Dems explained that the HOME program restricts assistance by a sales-price cap tied to 95% of the Hampden County median; that number was reported in the meeting as about $198,000 for the prior year and was slated to rise to roughly $213,000 in the new HOME limits effective June 1. He said the city has repeatedly had to turn away otherwise-eligible buyers because the sales-price cap prevents them from receiving HOME-funded closing or down-payment help even when buyers meet income eligibility.
Dems described CPA as an alternate funding stream that does not impose the same sales-price cap (though CPA still follows income limits). "CPA does not have a sales price cap they do have the income cap... the income cap goes to 100% of the area Median income," he told the committee, arguing CPA-funded down-payment assistance could help buyers priced out of HOME assistance.
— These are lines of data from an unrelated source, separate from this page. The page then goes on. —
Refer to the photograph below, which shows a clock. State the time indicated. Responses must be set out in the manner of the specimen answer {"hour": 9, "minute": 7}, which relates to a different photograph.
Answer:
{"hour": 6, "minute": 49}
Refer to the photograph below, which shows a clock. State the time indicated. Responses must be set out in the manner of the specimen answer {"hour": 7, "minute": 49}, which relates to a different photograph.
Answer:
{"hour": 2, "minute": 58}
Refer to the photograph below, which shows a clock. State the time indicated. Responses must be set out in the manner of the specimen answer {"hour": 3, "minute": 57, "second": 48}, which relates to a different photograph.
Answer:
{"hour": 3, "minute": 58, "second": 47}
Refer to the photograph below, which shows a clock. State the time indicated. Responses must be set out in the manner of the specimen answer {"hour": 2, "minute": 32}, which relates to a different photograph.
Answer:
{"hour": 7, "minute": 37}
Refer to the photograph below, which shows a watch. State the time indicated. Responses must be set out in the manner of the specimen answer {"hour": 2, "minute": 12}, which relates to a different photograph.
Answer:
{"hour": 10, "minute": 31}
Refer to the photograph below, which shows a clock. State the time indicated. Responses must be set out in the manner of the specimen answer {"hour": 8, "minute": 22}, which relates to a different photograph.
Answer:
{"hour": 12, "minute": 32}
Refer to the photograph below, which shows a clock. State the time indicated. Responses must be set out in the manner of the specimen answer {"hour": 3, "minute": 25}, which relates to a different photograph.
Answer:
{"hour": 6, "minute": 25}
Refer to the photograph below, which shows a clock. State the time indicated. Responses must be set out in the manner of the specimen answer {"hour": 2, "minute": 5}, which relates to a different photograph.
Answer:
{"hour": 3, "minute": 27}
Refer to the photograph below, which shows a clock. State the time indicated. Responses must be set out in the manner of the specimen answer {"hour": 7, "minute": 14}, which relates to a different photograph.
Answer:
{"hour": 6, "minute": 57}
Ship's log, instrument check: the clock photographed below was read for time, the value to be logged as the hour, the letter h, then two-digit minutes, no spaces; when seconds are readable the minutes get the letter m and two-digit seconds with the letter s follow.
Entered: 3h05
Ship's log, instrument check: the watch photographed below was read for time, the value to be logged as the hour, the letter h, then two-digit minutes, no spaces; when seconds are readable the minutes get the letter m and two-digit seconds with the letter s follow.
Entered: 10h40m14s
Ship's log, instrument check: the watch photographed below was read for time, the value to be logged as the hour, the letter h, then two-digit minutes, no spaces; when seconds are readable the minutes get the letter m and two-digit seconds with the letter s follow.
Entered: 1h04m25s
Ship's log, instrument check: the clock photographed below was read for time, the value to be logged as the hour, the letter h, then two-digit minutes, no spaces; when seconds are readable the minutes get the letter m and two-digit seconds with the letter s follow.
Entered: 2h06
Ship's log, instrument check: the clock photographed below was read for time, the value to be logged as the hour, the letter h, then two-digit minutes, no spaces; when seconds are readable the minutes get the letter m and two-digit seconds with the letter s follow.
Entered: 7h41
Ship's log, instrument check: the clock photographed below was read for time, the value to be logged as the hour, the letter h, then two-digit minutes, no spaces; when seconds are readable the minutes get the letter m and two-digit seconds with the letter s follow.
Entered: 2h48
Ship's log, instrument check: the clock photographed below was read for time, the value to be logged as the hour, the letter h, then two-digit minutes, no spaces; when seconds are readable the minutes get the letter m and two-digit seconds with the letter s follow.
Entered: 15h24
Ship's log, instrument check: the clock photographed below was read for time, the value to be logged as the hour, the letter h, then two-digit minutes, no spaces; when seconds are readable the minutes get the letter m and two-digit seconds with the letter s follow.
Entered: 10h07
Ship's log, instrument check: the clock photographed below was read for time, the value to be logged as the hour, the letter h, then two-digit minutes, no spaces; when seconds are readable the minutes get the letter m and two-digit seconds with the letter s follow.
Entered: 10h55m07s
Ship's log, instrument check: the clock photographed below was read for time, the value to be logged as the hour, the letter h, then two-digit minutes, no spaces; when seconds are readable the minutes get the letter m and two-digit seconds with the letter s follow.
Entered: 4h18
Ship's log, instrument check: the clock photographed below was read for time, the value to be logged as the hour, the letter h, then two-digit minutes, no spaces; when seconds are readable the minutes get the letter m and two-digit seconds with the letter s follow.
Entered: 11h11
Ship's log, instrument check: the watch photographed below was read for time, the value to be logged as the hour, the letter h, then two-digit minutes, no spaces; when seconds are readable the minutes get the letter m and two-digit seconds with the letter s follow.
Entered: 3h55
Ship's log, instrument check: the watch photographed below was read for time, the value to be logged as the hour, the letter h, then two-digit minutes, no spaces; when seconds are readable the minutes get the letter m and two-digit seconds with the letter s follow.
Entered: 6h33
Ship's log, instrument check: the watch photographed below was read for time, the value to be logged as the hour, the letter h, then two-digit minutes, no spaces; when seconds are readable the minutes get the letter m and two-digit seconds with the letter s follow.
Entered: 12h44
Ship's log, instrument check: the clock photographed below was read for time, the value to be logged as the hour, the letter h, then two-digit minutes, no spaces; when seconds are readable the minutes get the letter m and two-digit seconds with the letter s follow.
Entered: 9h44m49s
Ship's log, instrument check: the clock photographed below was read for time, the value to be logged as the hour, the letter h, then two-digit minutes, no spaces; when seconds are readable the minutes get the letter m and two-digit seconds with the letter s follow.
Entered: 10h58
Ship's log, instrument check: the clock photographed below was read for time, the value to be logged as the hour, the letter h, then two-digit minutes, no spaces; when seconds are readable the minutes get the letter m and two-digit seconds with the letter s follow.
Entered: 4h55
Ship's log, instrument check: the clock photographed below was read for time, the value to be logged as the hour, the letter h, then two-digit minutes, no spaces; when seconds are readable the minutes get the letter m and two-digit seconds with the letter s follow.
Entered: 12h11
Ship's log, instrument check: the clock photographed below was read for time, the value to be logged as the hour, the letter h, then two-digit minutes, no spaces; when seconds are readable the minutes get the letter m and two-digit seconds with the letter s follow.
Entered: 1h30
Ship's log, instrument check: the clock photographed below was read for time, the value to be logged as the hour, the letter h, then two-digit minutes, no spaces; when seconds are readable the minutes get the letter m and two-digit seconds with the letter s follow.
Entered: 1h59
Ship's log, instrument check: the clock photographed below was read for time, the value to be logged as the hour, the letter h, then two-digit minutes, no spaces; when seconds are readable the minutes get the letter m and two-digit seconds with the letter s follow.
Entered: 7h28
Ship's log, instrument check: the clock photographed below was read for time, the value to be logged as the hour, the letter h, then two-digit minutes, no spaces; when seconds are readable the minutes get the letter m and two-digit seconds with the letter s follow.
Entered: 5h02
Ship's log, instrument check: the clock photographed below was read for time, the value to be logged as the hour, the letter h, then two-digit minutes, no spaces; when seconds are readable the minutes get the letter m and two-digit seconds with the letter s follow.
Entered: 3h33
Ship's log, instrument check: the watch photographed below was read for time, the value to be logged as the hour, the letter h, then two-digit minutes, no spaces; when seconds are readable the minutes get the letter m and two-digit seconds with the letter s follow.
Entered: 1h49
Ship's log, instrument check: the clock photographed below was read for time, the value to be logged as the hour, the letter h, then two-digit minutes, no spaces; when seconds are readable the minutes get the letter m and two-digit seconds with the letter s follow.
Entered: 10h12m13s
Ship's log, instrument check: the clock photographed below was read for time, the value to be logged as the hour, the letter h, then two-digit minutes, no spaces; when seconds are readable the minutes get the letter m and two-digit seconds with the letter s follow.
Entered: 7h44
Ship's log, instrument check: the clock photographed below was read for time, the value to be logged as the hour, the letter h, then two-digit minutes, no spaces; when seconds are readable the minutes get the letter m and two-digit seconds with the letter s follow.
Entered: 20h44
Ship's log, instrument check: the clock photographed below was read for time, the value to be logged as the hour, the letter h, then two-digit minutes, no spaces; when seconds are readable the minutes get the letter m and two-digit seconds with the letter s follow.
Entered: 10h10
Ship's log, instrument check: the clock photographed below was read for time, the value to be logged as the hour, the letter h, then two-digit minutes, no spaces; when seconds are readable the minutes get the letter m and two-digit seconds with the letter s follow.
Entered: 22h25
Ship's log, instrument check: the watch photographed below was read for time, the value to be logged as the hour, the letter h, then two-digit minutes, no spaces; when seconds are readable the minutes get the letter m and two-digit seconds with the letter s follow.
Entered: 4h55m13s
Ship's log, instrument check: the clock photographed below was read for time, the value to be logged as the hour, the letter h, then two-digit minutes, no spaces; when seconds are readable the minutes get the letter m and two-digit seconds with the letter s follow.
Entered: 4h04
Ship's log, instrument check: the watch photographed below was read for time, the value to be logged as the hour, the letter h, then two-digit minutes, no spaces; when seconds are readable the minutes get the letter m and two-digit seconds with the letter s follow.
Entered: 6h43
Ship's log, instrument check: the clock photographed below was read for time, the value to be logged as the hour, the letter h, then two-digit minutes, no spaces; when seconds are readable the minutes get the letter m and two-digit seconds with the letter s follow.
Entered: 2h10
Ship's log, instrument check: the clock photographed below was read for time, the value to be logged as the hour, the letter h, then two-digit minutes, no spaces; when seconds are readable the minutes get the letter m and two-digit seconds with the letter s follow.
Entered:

Committee members asked for further detail on the proposed CPA program structure, the population it would prioritize, and whether funding would inadvertently exclude buyers in the 80–100% AMI band if CPA dollars are used primarily for lower-income applicants.
Dems agreed to provide the committee with more granular income- and eligibility-illustrations and historical program data so members could weigh a narrowly targeted CPA award. The committee directed staff to accept supplemental information and consider the down-payment request as part of deliberations beginning June 1.